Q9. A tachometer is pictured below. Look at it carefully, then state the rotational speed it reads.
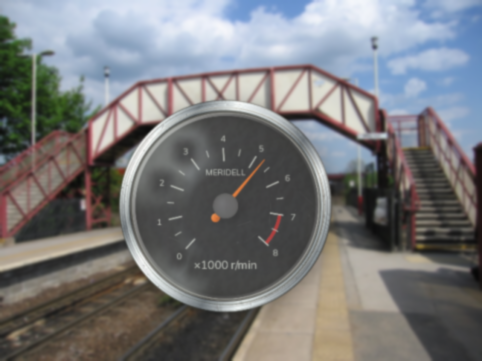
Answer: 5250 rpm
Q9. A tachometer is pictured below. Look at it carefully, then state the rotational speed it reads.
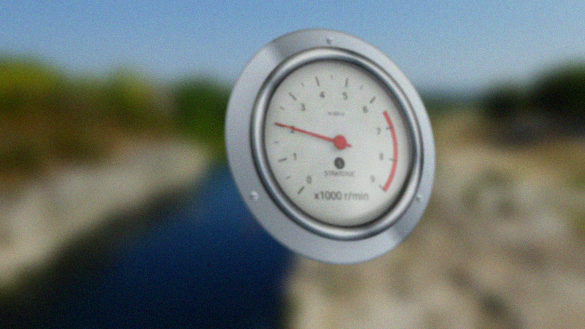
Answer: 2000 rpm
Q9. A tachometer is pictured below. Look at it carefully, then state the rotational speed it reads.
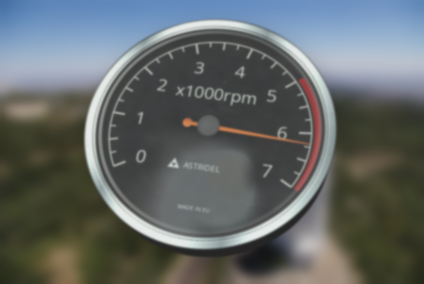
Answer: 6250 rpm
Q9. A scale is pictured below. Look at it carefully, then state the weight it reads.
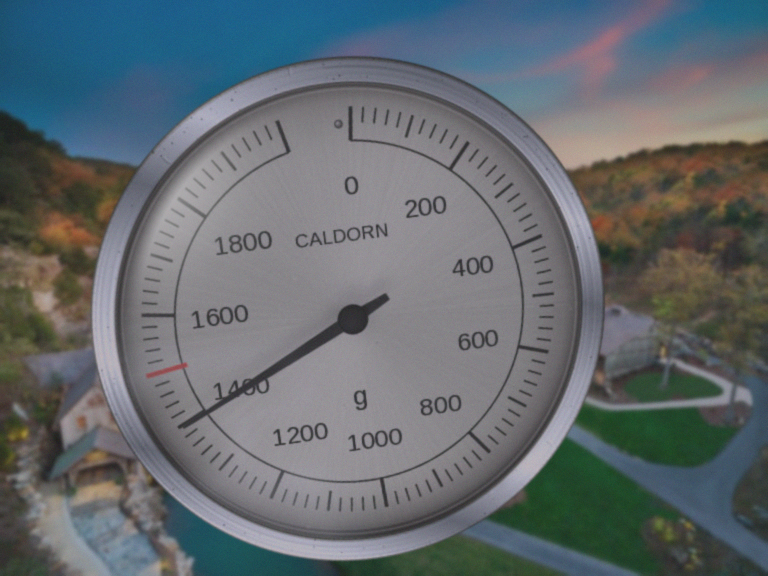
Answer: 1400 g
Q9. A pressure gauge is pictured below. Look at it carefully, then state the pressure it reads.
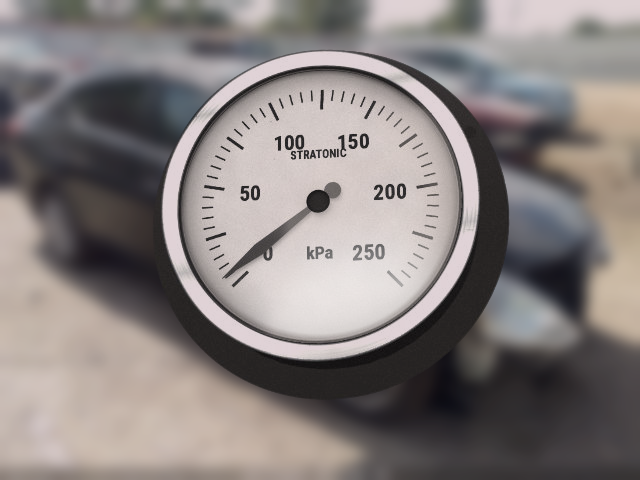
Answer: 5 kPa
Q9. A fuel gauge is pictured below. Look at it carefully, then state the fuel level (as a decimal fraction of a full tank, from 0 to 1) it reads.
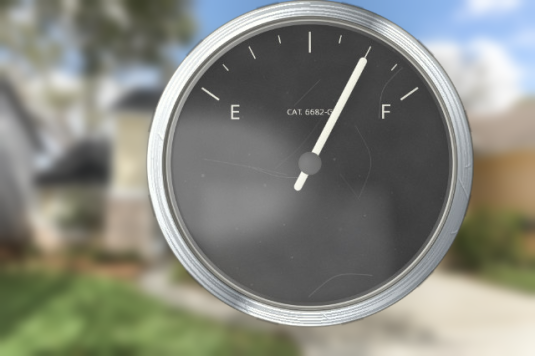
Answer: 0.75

Exercise goal
Render the entire listing above as a Markdown table with the columns Row and Text, giving each line its own numbered row. Leave out blank lines and the picture lines.

Result
| Row | Text |
|---|---|
| 1 | Q9. A tachometer is pictured below. Look at it carefully, then state the rotational speed it reads. |
| 2 | Answer: 5250 rpm |
| 3 | Q9. A tachometer is pictured below. Look at it carefully, then state the rotational speed it reads. |
| 4 | Answer: 2000 rpm |
| 5 | Q9. A tachometer is pictured below. Look at it carefully, then state the rotational speed it reads. |
| 6 | Answer: 6250 rpm |
| 7 | Q9. A scale is pictured below. Look at it carefully, then state the weight it reads. |
| 8 | Answer: 1400 g |
| 9 | Q9. A pressure gauge is pictured below. Look at it carefully, then state the pressure it reads. |
| 10 | Answer: 5 kPa |
| 11 | Q9. A fuel gauge is pictured below. Look at it carefully, then state the fuel level (as a decimal fraction of a full tank, from 0 to 1) it reads. |
| 12 | Answer: 0.75 |